One of my many mandates as president is mentoring; encouraging newer members and new board members to continue their involvement in this amazing organization, CSC. It is my pleasure to introduce you to an amazing member from the Atlantic Chapter who graciously volunteered to write this message for me while I was away on holidays.
Abigail MacEachern, RSW of the Atlantic Chapter and a new board member, impressed me from our first meeting with her commitment to the industry, her easy transition to Canada from the U.S., and her professional representation of the chapter.
The CSC director’s meeting was held in Toronto this past autumn; it was my first time representing the Atlantic Chapter. In attendance were the executive council and my fellow chapter directors who I consider trusted colleagues, admired professionals, and friends. I felt honoured to finally be “at the table.”
In my excitement and desire to contribute, I asked questions about inclusivity. Most know its meaning, but do we know what is stopping us from being inclusive? We should all be asking ourselves why our board rooms do not reflect the population of the country or world, and what roadblocks can we remove to create a more inclusivity? In many cases, these roadblocks seem quite small to those they do not impact. If we start looking with an empathetic eye, we can see how these “minor” policies can seem to say, “You are not welcome here.” I am not an expert in inclusivity, but I have been listening to those who are impacted and reflecting on my own experiences.
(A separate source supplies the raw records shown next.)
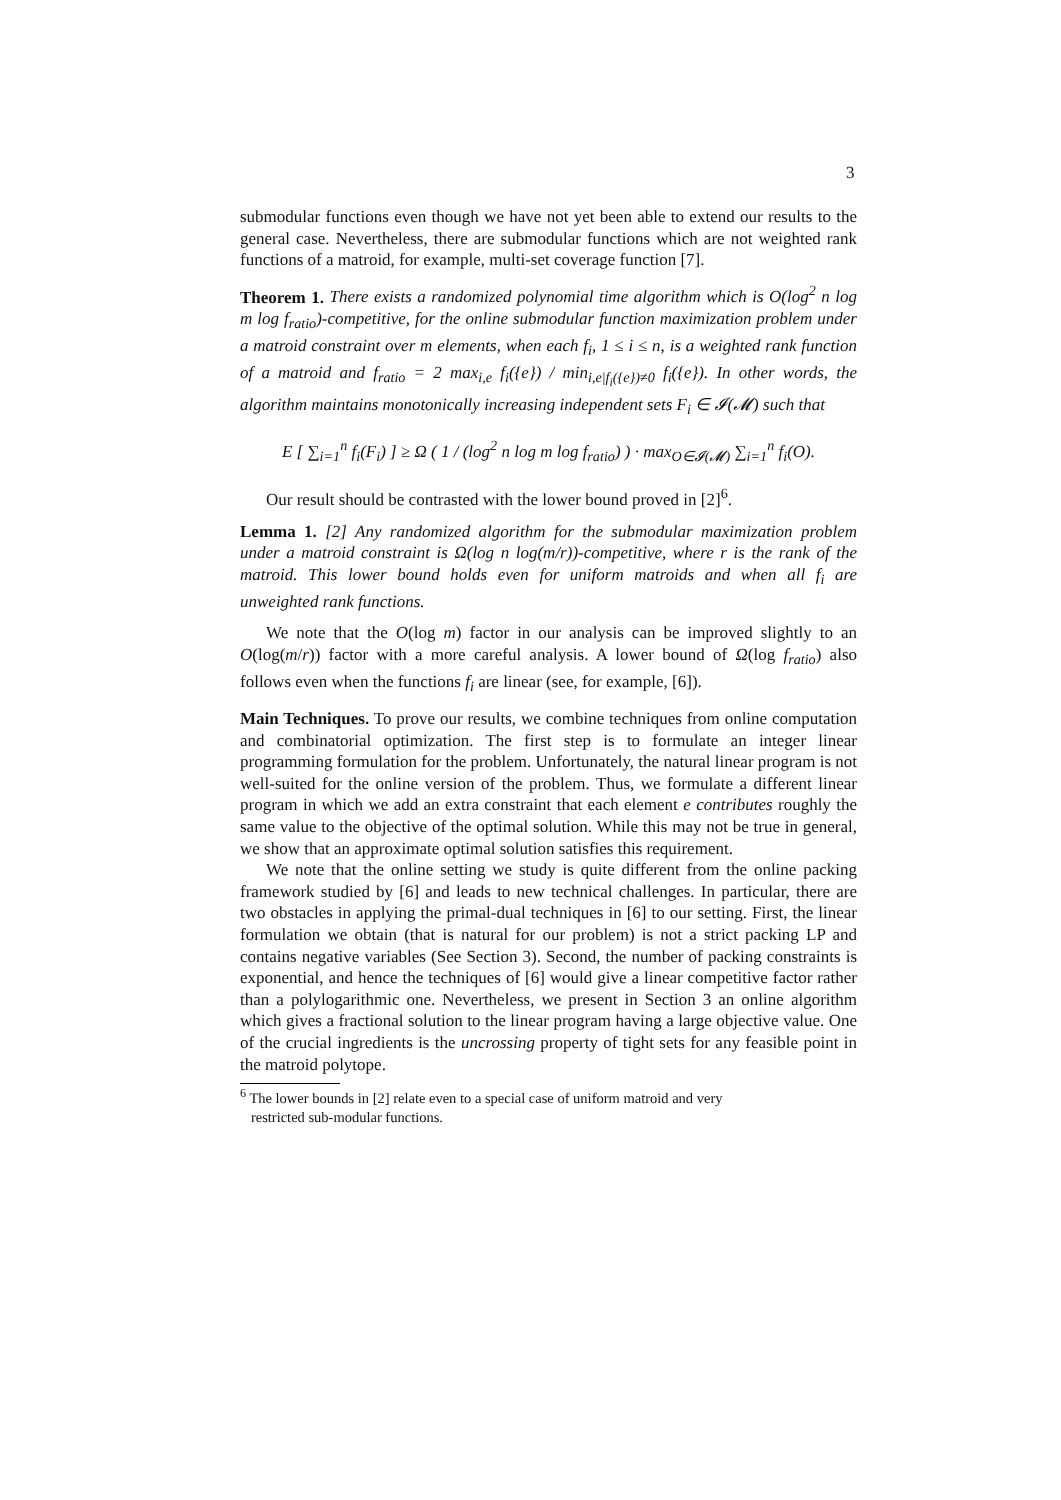3
submodular functions even though we have not yet been able to extend our results to the general case. Nevertheless, there are submodular functions which are not weighted rank functions of a matroid, for example, multi-set coverage function [7].
Theorem 1. There exists a randomized polynomial time algorithm which is O(log<sup>2</sup> n log m log f<sub>ratio</sub>)-competitive, for the online submodular function maximization problem under a matroid constraint over m elements, when each f<sub>i</sub>, 1 ≤ i ≤ n, is a weighted rank function of a matroid and f<sub>ratio</sub> = 2 max<sub>i,e</sub> f<sub>i</sub>({e}) / min<sub>i,e|f<sub>i</sub>({e})≠0</sub> f<sub>i</sub>({e}). In other words, the algorithm maintains monotonically increasing independent sets F<sub>i</sub> ∈ 𝓘(𝓜) such that
E [ ∑<sub>i=1</sub><sup>n</sup> f<sub>i</sub>(F<sub>i</sub>) ] ≥ Ω ( 1 / (log<sup>2</sup> n log m log f<sub>ratio</sub>) ) · max<sub>O∈𝓘(𝓜)</sub> ∑<sub>i=1</sub><sup>n</sup> f<sub>i</sub>(O).
Our result should be contrasted with the lower bound proved in [2]<sup>6</sup>.
Lemma 1. [2] Any randomized algorithm for the submodular maximization problem under a matroid constraint is Ω(log n log(m/r))-competitive, where r is the rank of the matroid. This lower bound holds even for uniform matroids and when all f<sub>i</sub> are unweighted rank functions.
We note that the O(log m) factor in our analysis can be improved slightly to an O(log(m/r)) factor with a more careful analysis. A lower bound of Ω(log f<sub>ratio</sub>) also follows even when the functions f<sub>i</sub> are linear (see, for example, [6]).
Main Techniques. To prove our results, we combine techniques from online computation and combinatorial optimization. The first step is to formulate an integer linear programming formulation for the problem. Unfortunately, the natural linear program is not well-suited for the online version of the problem. Thus, we formulate a different linear program in which we add an extra constraint that each element e contributes roughly the same value to the objective of the optimal solution. While this may not be true in general, we show that an approximate optimal solution satisfies this requirement.
We note that the online setting we study is quite different from the online packing framework studied by [6] and leads to new technical challenges. In particular, there are two obstacles in applying the primal-dual techniques in [6] to our setting. First, the linear formulation we obtain (that is natural for our problem) is not a strict packing LP and contains negative variables (See Section 3). Second, the number of packing constraints is exponential, and hence the techniques of [6] would give a linear competitive factor rather than a polylogarithmic one. Nevertheless, we present in Section 3 an online algorithm which gives a fractional solution to the linear program having a large objective value. One of the crucial ingredients is the uncrossing property of tight sets for any feasible point in the matroid polytope.
<sup>6</sup> The lower bounds in [2] relate even to a special case of uniform matroid and very
restricted sub-modular functions.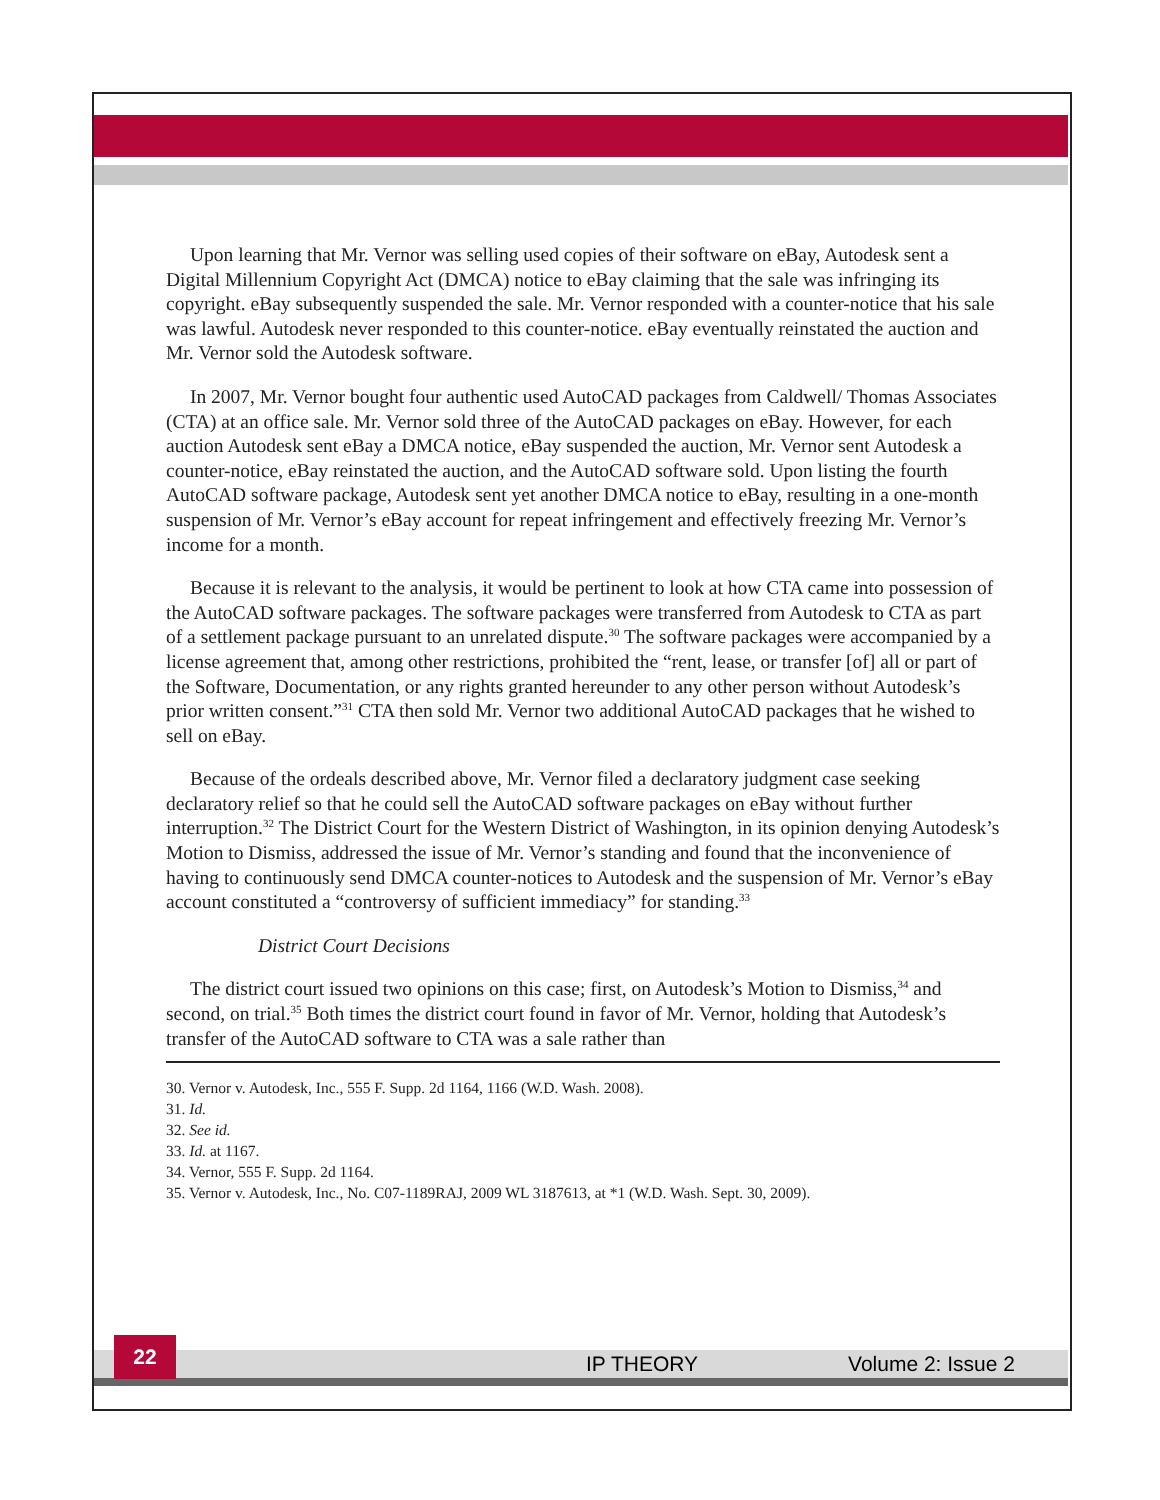Upon learning that Mr. Vernor was selling used copies of their software on eBay, Autodesk sent a Digital Millennium Copyright Act (DMCA) notice to eBay claiming that the sale was infringing its copyright. eBay subsequently suspended the sale. Mr. Vernor responded with a counter-notice that his sale was lawful. Autodesk never responded to this counter-notice. eBay eventually reinstated the auction and Mr. Vernor sold the Autodesk software.
In 2007, Mr. Vernor bought four authentic used AutoCAD packages from Caldwell/ Thomas Associates (CTA) at an office sale. Mr. Vernor sold three of the AutoCAD packages on eBay. However, for each auction Autodesk sent eBay a DMCA notice, eBay suspended the auction, Mr. Vernor sent Autodesk a counter-notice, eBay reinstated the auction, and the AutoCAD software sold. Upon listing the fourth AutoCAD software package, Autodesk sent yet another DMCA notice to eBay, resulting in a one-month suspension of Mr. Vernor’s eBay account for repeat infringement and effectively freezing Mr. Vernor’s income for a month.
Because it is relevant to the analysis, it would be pertinent to look at how CTA came into possession of the AutoCAD software packages. The software packages were transferred from Autodesk to CTA as part of a settlement package pursuant to an unrelated dispute.<sup>30</sup> The software packages were accompanied by a license agreement that, among other restrictions, prohibited the “rent, lease, or transfer [of] all or part of the Software, Documentation, or any rights granted hereunder to any other person without Autodesk’s prior written consent.”<sup>31</sup> CTA then sold Mr. Vernor two additional AutoCAD packages that he wished to sell on eBay.
Because of the ordeals described above, Mr. Vernor filed a declaratory judgment case seeking declaratory relief so that he could sell the AutoCAD software packages on eBay without further interruption.<sup>32</sup> The District Court for the Western District of Washington, in its opinion denying Autodesk’s Motion to Dismiss, addressed the issue of Mr. Vernor’s standing and found that the inconvenience of having to continuously send DMCA counter-notices to Autodesk and the suspension of Mr. Vernor’s eBay account constituted a “controversy of sufficient immediacy” for standing.<sup>33</sup>
District Court Decisions
The district court issued two opinions on this case; first, on Autodesk’s Motion to Dismiss,<sup>34</sup> and second, on trial.<sup>35</sup> Both times the district court found in favor of Mr. Vernor, holding that Autodesk’s transfer of the AutoCAD software to CTA was a sale rather than
30. Vernor v. Autodesk, Inc., 555 F. Supp. 2d 1164, 1166 (W.D. Wash. 2008).
31. Id.
32. See id.
33. Id. at 1167.
34. Vernor, 555 F. Supp. 2d 1164.
35. Vernor v. Autodesk, Inc., No. C07-1189RAJ, 2009 WL 3187613, at *1 (W.D. Wash. Sept. 30, 2009).
22 IP THEORY Volume 2: Issue 2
During the CSC directors meeting, we all applauded the development and wording of the strategic plan. A few asked about the status of standard document English to French translation, I inquired why we have salutations in our online membership application (no need to look for it, it was changed immediately!) and requested clarification about maternity leave-of-absence for membership longevity awards.
In previous RSW committee meetings, we discussed wording changes to the application to allow for equivalent work experience for immigrants and ex-patriots. In every case, the suggestions were met by members of the CSC community with humility, respect, and immediate action.
I realize the requests were small in comparison to other issues the industry faces, but they are simple solutions that open the door to allowing every person an opportunity to be “at the table.” CSC has already made big steps to be inclusive and they continue to listen and make the necessary adjustments in this ever-changing environment.